Mauskopf J, Brogan AJ, Malmberg C, Hwang P. Cost-effectiveness of darunavir for the management of HIV-infected, treatment-experienced adults in Canada. Poster presented at the 2007 ISPOR 12th Annual International Meeting; May 22, 2007. Previously presented at the 16th Annual Canadian Conference on HIV/AIDS Research.

OBJECTIVES: Darunavir (TMC114; DRV) is a novel protease inhibitor (PI) with demonstrated superior efficacy to currently available PIs for the treatment of human immunodefi ciency virus (HIV) infection in treatment-experienced adults who have failed prior antiretroviral therapy. We evaluated the cost-effectiveness of ritonavir-boosted DRV (DRV/r) plus an optimized background regimen (OBR) compared to currently available PIs plus OBR (control), from a Canadian provincial Ministry of Health perspective.

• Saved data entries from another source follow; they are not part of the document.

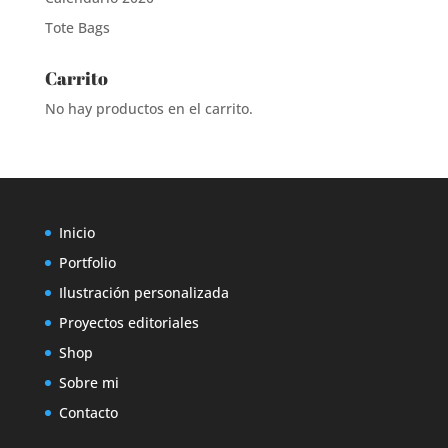
Tote Bags
Carrito
No hay productos en el carrito.
Inicio
Portfolio
Ilustración personalizada
Proyectos editoriales
Shop
Sobre mi
Contacto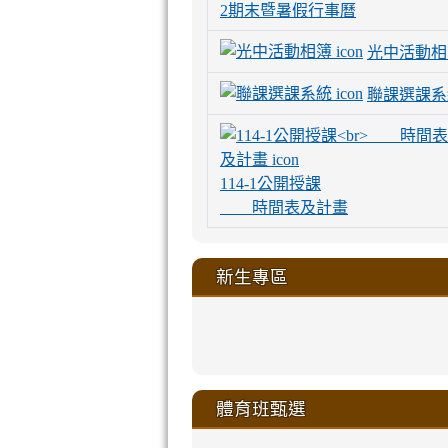
2期末暨暑假行事曆
光中活動相
聯課選課系
114-1公開授課
時間表及計畫
新生專區
link
link
link
link
https://sites
to
to
to
to
link
link
link
link
link
link
link
link
link
sheng-
https://sites.go
https://sites.go
https://sites.go
https://sites.go
to
to
to
to
to
to
to
to
to
ru-
sheng-
sheng-
sheng-
sheng-
體育班甄選
https://sites
https://sites
https://sites
https://sites
https://sites
https://sites
https://sites.go
https://sites.go
https://sites.go
xue-
ru-
ru-
ru-
ru-
sheng-
sheng-
sheng-
sheng-
affairs/%E9
sheng-
affairs/%E9
sheng-
affairs/%E9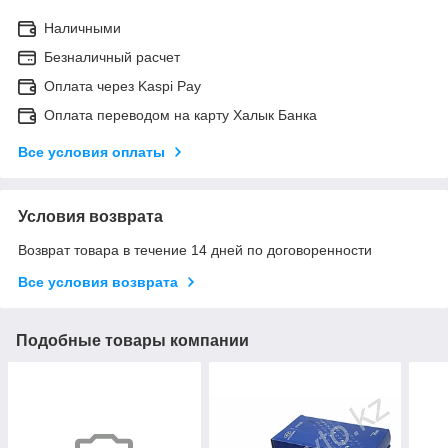
Наличными
Безналичный расчет
Оплата через Kaspi Pay
Оплата переводом на карту Халык Банка
Все условия оплаты
Условия возврата
Возврат товара в течение 14 дней по договоренности
Все условия возврата
Подобные товары компании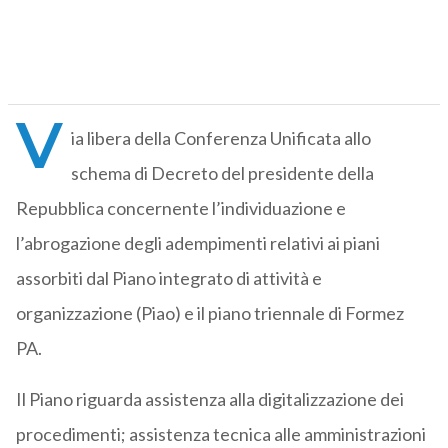
V
ia libera della Conferenza Unificata allo
schema di Decreto del presidente della
Repubblica concernente l’individuazione e
l’abrogazione degli adempimenti relativi ai piani
assorbiti dal Piano integrato di attività e
organizzazione (Piao) e il piano triennale di Formez
PA.
Il Piano riguarda assistenza alla digitalizzazione dei
procedimenti; assistenza tecnica alle amministrazioni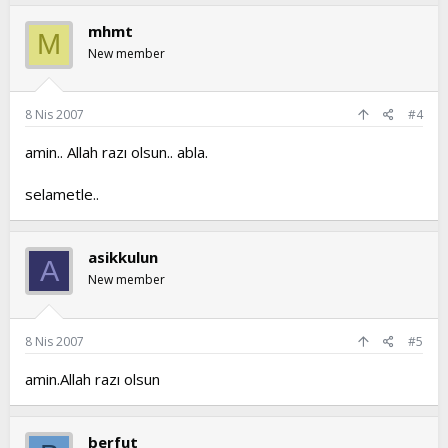
mhmt
M
New member
8 Nis 2007
#4
amin.. Allah razı olsun.. abla.
selametle..
asikkulun
A
New member
8 Nis 2007
#5
amin.Allah razı olsun
berfut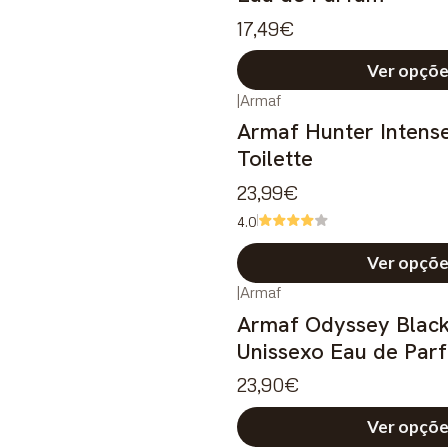
17,49€
Ver opçõe
|
Armaf
Armaf Hunter Intens
Toilette
23,99€
4.0
Ver opçõe
|
Armaf
Armaf Odyssey Black
Unissexo Eau de Par
23,90€
Ver opçõe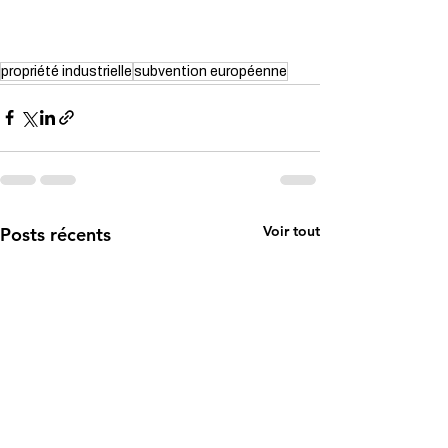
propriété industrielle
subvention européenne
Voir tout
Posts récents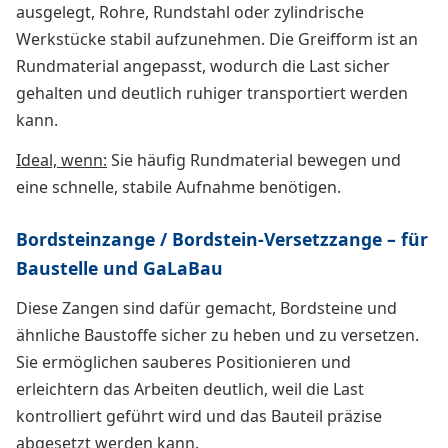
ausgelegt, Rohre, Rundstahl oder zylindrische
Werkstücke stabil aufzunehmen. Die Greifform ist an
Rundmaterial angepasst, wodurch die Last sicher
gehalten und deutlich ruhiger transportiert werden
kann.
Ideal, wenn:
Sie häufig Rundmaterial bewegen und
eine schnelle, stabile Aufnahme benötigen.
Bordsteinzange / Bordstein-Versetzzange – für
Baustelle und GaLaBau
Diese Zangen sind dafür gemacht, Bordsteine und
ähnliche Baustoffe sicher zu heben und zu versetzen.
Sie ermöglichen sauberes Positionieren und
erleichtern das Arbeiten deutlich, weil die Last
kontrolliert geführt wird und das Bauteil präzise
abgesetzt werden kann.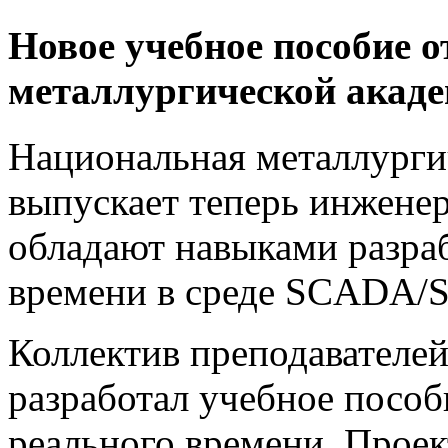
Новое учебное пособие 
металлургической акад
Национальная металлурги
выпускает теперь инженер
обладают навыками разра
времени в среде SCADA/So
Коллектив преподавателе
разработал учебное посо
реального времени. Прое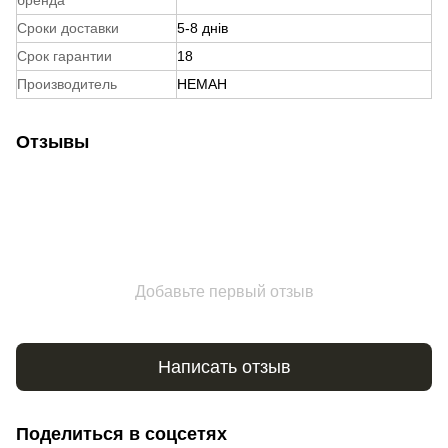
бренда
Сроки доставки
5-8 днів
Срок гарантии
18
Производитель
НЕМАН
Отзывы
Добавьте первый отзыв
Написать отзыв
Поделиться в соцсетях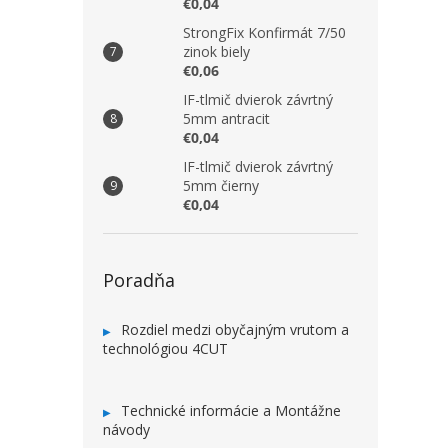
€0,04
StrongFix Konfirmát 7/50
zinok biely
€0,06
IF-tlmič dvierok závrtný
5mm antracit
€0,04
IF-tlmič dvierok závrtný
5mm čierny
€0,04
Poradňa
Rozdiel medzi obyčajným vrutom a
technológiou 4CUT
Technické informácie a Montážne
návody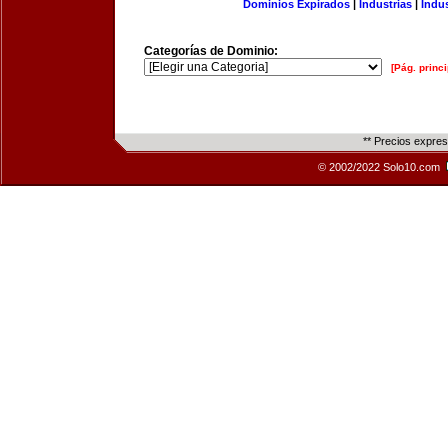
Dominios Expirados
|
Industrias
|
Indu
Categorías de Dominio:
[Pág. princi
** Precios expre
© 2002/2022 Solo10.com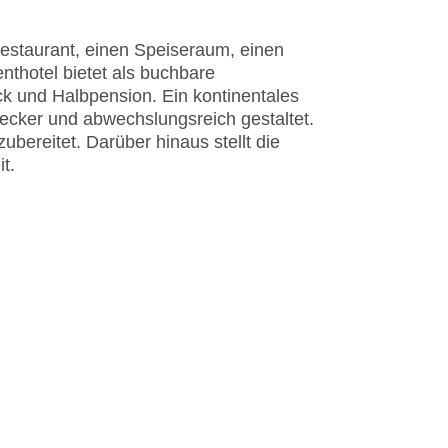
estaurant, einen Speiseraum, einen
nthotel bietet als buchbare
ck und Halbpension. Ein kontinentales
egen am Pool
ecker und abwechslungsreich gestaltet.
EC Maestro, Mastercard, Visa
ereitet. Darüber hinaus stellt die
t.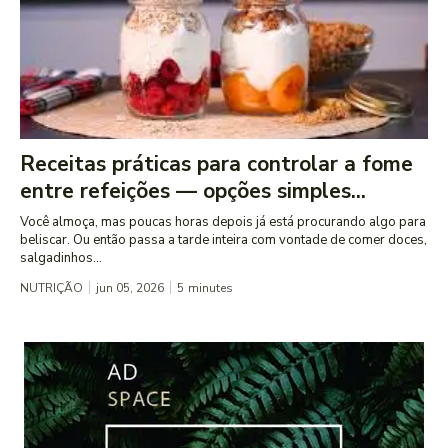
Receitas práticas para controlar a fome
entre refeições — opções simples...
Você almoça, mas poucas horas depois já está procurando algo para
beliscar. Ou então passa a tarde inteira com vontade de comer doces,
salgadinhos...
NUTRIÇÃO
jun 05, 2026
5
minutes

METHODS: A Markov model with 3-month cycles was developed to follow patients through six possible health states defined by CD4+ cell-count ranges. Costs (in 2006 Canadian dollars) were assumed to accrue based on estimates of health care services used during each health state. Each health state also had an associated utility value. Cost, utility, and mortality data were estimated from published Canadian sources. Transition probabilities were calculated from clinical trials. Both costs and outcomes were discounted at 5% per year. Two analyses were conducted: 1) incremental cost per additional person with viral load <50 copies/ mL at 48 weeks; 2) incremental lifetime cost per quality-adjusted life-year (QALY) gained. Extensive sensitivity analysis and variability (assessing the impact of practice patterns, population and model characteristics) analyses were performed.

RESULTS: In clinical trials, DRV/r is associated with a 36% absolute increase in probability of achieving viral load <50 copies/mL at 48 weeks and a gain of 1.27 QALYs over a lifetime. The incremental cost per additional person with viral load <50 copies/mL was $9,897; the incremental cost per QALY gained was $30,907. Sensitivity and variability analyses showed results were robust. For most of the credible uncertainty ranges, the cost-effectiveness ratio remained <$50,000 per QALY gained. Variability analyses showed cost-effectiveness ratios ranged from $23,283 to $34,135, depending most heavily on the assumed amount of tipranavir use in the model control arm and of enfuvirtide use in the OBR.

CONCLUSION: When compared to current standard of care, DRV/r plus OBR is cost effective in treatmentexperienced adults who have failed prior antiretroviral therapy.